- Directed by: James Tinling
- Written by: Ernest Pascal
- Story by: Gordon Morris
- Produced by: Buddy G. DeSylva
- Cinematography: Chester A. Lyons
- Production company: Fox Film Corporation
- Distributed by: Fox Film Corporation
- Release date: June 1, 1935;
- Running time: 78 minutes
- Country: United States

= Under the Pampas Moon =

1935 film

Under the Pampas Moon, also known as The Gaucho, is a 1935 American Western film directed by James Tinling and starring Warner Baxter and Ketti Gallian. Baxter plays an Argentine gaucho. Rita Hayworth also had an early role in the film. The film has been cited as a "ludicrously dated essay into South American caricature".

==Plot==

The womanizing gaucho Cesar Campo lives a carefree life on the Pampas. However, when a plane lands nearby he meets an attractive French singer and her unscrupulous fiancée who is so impressed by Cesar's horse that he arranges to have it stolen to enter in a horse race under a false name.

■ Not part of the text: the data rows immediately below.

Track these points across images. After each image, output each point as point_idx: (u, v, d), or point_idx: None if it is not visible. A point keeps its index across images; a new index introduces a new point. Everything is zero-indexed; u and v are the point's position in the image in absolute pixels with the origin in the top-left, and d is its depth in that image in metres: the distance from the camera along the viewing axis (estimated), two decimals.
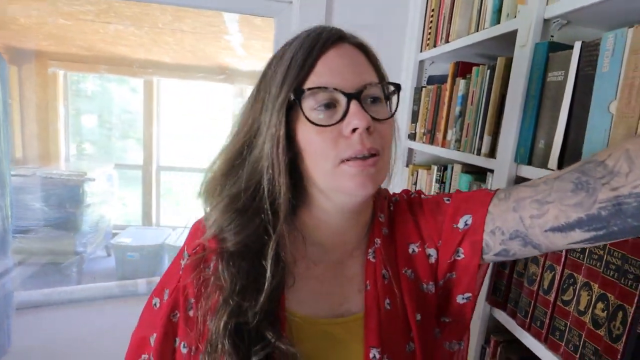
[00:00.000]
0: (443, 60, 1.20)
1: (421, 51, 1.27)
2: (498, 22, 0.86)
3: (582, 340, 0.59)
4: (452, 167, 1.04)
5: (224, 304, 0.49)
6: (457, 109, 1.01)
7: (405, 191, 0.63)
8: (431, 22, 1.20)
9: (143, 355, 0.57)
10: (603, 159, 0.42)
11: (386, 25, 1.32)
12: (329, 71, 0.49)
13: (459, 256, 0.56)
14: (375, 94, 0.50)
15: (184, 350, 0.53)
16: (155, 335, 0.54)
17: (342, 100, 0.48)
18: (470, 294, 0.57)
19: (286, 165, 0.49)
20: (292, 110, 0.49)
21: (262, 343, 0.48)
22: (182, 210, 4.33)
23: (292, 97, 0.48)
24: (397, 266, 0.58)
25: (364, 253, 0.58)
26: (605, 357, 0.54)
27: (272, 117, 0.49)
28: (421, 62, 1.30)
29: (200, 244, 0.54)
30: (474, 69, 0.94)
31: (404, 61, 1.35)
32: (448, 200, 0.58)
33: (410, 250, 0.58)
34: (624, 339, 0.52)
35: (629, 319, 0.51)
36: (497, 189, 0.54)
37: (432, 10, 1.19)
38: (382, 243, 0.57)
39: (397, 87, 0.53)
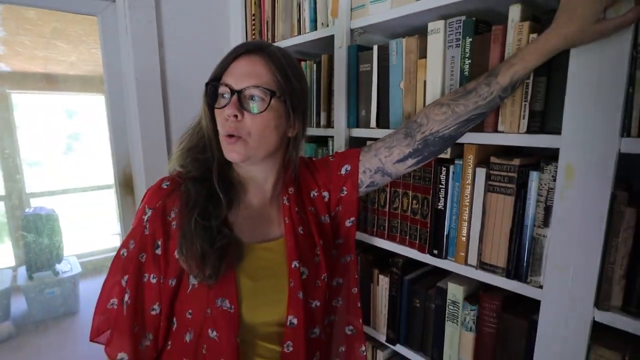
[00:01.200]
0: None
1: None
2: (315, 29, 1.18)
3: (409, 226, 0.98)
4: None
5: (194, 205, 0.68)
6: None
7: (301, 157, 0.86)
8: (254, 25, 1.43)
9: (111, 300, 0.70)
10: (414, 119, 0.78)
11: (211, 26, 1.47)
12: (230, 72, 0.69)
13: (343, 193, 0.85)
14: (253, 93, 0.68)
15: (154, 281, 0.69)
16: (127, 276, 0.68)
17: (229, 93, 0.68)
18: (353, 218, 0.87)
19: (213, 131, 0.73)
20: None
21: (221, 234, 0.68)
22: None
23: (206, 86, 0.71)
24: (305, 206, 0.82)
25: (279, 200, 0.80)
26: (422, 229, 0.94)
27: (204, 101, 0.73)
28: None
29: (170, 181, 0.72)
30: (302, 63, 1.24)
31: None
32: (332, 158, 0.87)
33: (311, 195, 0.85)
34: (429, 214, 0.92)
35: (430, 202, 0.91)
36: (361, 147, 0.86)
37: (253, 15, 1.42)
38: (294, 191, 0.81)
39: (272, 93, 0.68)
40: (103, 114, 1.37)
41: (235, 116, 0.67)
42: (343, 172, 0.84)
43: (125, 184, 1.38)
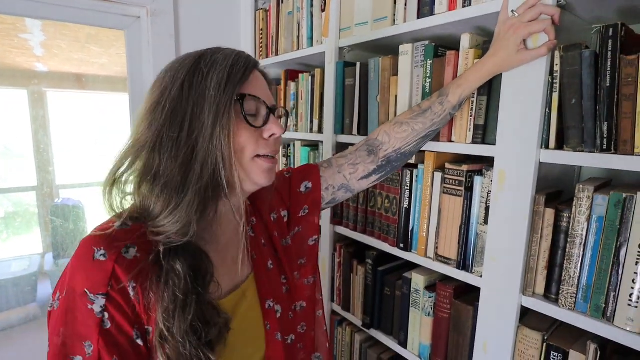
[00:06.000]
0: (274, 67, 1.61)
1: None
2: (312, 45, 1.33)
3: (382, 222, 1.11)
4: (294, 144, 1.48)
5: (187, 298, 0.51)
6: (291, 102, 1.45)
7: None
8: (261, 39, 1.59)
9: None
10: (375, 136, 0.85)
11: (224, 39, 1.64)
12: (256, 87, 0.59)
13: (304, 212, 0.80)
14: (280, 112, 0.64)
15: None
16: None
17: (264, 111, 0.59)
18: (316, 236, 0.82)
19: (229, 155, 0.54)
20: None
21: (208, 327, 0.53)
22: None
23: (236, 98, 0.55)
24: (270, 232, 0.74)
25: (241, 233, 0.67)
26: (393, 225, 1.07)
27: (221, 116, 0.53)
28: None
29: (136, 246, 0.52)
30: (300, 75, 1.39)
31: None
32: (288, 174, 0.81)
33: (272, 218, 0.76)
34: (397, 211, 1.05)
35: (397, 202, 1.04)
36: (318, 163, 0.84)
37: (261, 30, 1.59)
38: (257, 220, 0.73)
39: (288, 113, 0.71)
40: (128, 112, 1.55)
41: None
42: (303, 189, 0.80)
43: None
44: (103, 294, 0.49)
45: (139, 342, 0.51)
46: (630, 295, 0.63)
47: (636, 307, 0.63)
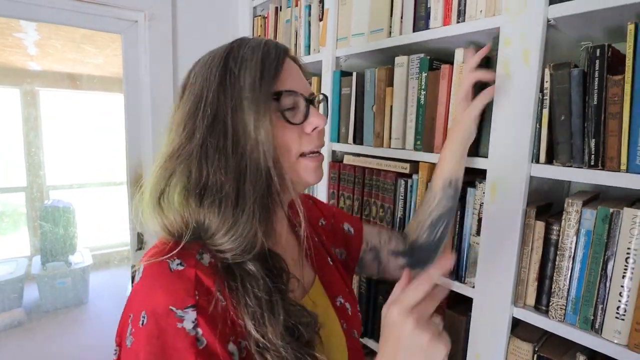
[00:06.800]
0: None
1: None
2: (309, 53, 1.34)
3: None
4: None
5: (271, 297, 0.48)
6: None
7: None
8: None
9: None
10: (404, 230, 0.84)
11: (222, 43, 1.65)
12: (291, 78, 0.54)
13: (341, 256, 0.76)
14: (319, 98, 0.60)
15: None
16: None
17: (302, 103, 0.54)
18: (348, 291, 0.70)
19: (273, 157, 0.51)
20: None
21: (302, 326, 0.50)
22: None
23: (273, 97, 0.51)
24: (318, 233, 0.73)
25: (292, 235, 0.66)
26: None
27: (262, 118, 0.49)
28: None
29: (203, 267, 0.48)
30: None
31: None
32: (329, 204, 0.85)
33: (320, 223, 0.75)
34: (392, 220, 1.06)
35: (391, 211, 1.05)
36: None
37: (259, 36, 1.60)
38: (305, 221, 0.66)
39: (327, 98, 0.63)
40: (122, 113, 1.54)
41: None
42: (345, 228, 0.77)
43: (136, 182, 1.55)
44: (191, 305, 0.44)
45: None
46: (618, 307, 0.65)
47: (623, 319, 0.64)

Cesar pursues them to Buenos Aires and after a flirtation with the French singer and a series of culture clashes in sophisticated hotels and restaurants he rescues the horse and returns home.

==Cast==

- Warner Baxter as Cesar Campo
- Ketti Gallian as Yvonne LaMarr
- J. Carrol Naish as Tito
- John Miljan as Graham Scott
- Armida as Rosa
- Ann Codee as Madame LaMarr
- Jack La Rue as Bazan
- George Irving as Don Bennett
- Blanca Vischer as Elena
- Veloz as Café Dancer – The Cobra Tango
- Yolanda as Café Dancer – The Cobra Tango
- Rita Hayworth as Carmen (credited as Rita Cansino)
- Tito Guízar as Café Singer
- Chris-Pin Martin as Pietro
- Max Wagner as Big José
- Philip Cooper as Little José
- Sam Appel as Bartender
- Arthur Stone as Rosa's Father
- George J. Lewis as Aviator
- Paul Porcasi as Headwaiter
- Marie Burton as Maid (credited as Catherine Cotter)
- Soledad Jiménez as Soledad Jiménez

==Merger of 1935==
Fox Film Corporation was run by Sidney Kent from 1930 to 1935. The company was in near bankruptcy in early 1935. It was not making enough money on its films but Sol Lesser Productions made a contract to make films with Fox Film. While on Twentieth Century Pictures' side, it was making way more gross on the box office than Fox studios. On May 31, 1935, following the making of Fox Film's Under the Pampas Moon, Kent announced that the two companies intended merging. Eventually, the same day, they merged to form their biggest success, 20th Century-Fox Film Corporation.